# Tiger Shark Mount



## OUTCAST (Jan 5, 2013)

This was just before it was boxed and shipped.


----------



## 56willysnut (Jan 5, 2013)

Wow

How big was it?


----------



## new blood (Jan 5, 2013)

Awesome Chip! Is that your mount or one of your clients?What was measurements and weight? I don't think I ever sent you a pic my tiger shark mount from my charter with you. I'll try to remember to do it tomorrow and post it.


----------



## OUTCAST (Jan 6, 2013)

56willysnut said:


> Wow
> 
> How big was it?



Mounted quite a few this year, so I cant remember....but I think it was 11ft, 400lbs.


----------



## OUTCAST (Jan 6, 2013)

new blood said:


> Awesome Chip! Is that your mount or one of your clients?What was measurements and weight? I don't think I ever sent you a pic my tiger shark mount from my charter with you. I'll try to remember to do it tomorrow and post it.



Thanks Cal! 
Its from one of my charters from last summer. Dont quote me on it, but I think it was around 11ft, 400lbs. They were set on mounting a big shark. The first 4 were 8-10ft Lemons which were nice, and then this girl hit. 

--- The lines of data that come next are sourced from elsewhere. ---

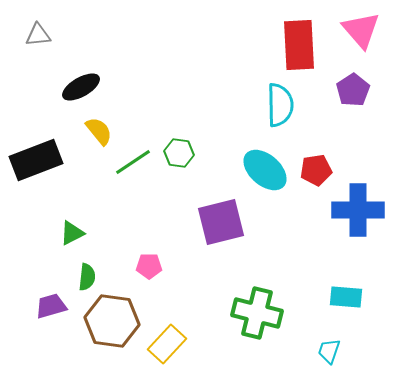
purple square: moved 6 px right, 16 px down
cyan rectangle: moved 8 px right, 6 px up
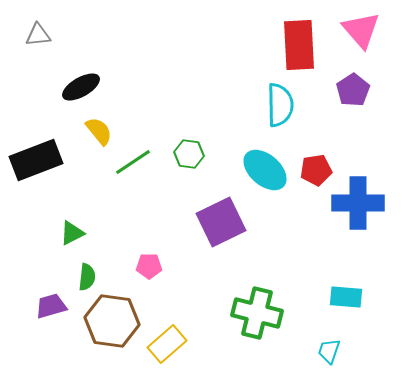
green hexagon: moved 10 px right, 1 px down
blue cross: moved 7 px up
purple square: rotated 12 degrees counterclockwise
yellow rectangle: rotated 6 degrees clockwise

I've never seen the one on your wall. Please email it or put it on here when you get a chance. Hope you had a good New Years bud!


----------



## Bryannecker (Jan 6, 2013)

*Mounts add to any angler's home decor for sure!*

Very realistic!  
It looks like you do a number of species other than sharks?
Mounts add to every home of an avid angler.  I have about ten in my home and fishing lodge.  From a 14" Croaker to a 75 lbs Black Drum and a 40 lbs Striper.  I would have more if my wife would allow it, or if I could afford it, to tell the truth.   They just make for a better home for any angler.  Thanks for posting.
Capt. Jimmy


----------



## OUTCAST (Jan 6, 2013)

Thanks, Jimmy! 
The picture came from the taxidermist just before the sent it to my customer. I'm just the guide who put them on it. 

I completely agree with putting mounts on the wall. Each tell a little story, liven up the room and brag a little. And who in the world would rather have an artsy fartsy painting on the wall over a tarpon, sailfish or something memorable? Thanks again!


----------



## BornToHuntAndFish (Jan 6, 2013)

Way to go on a good job.


----------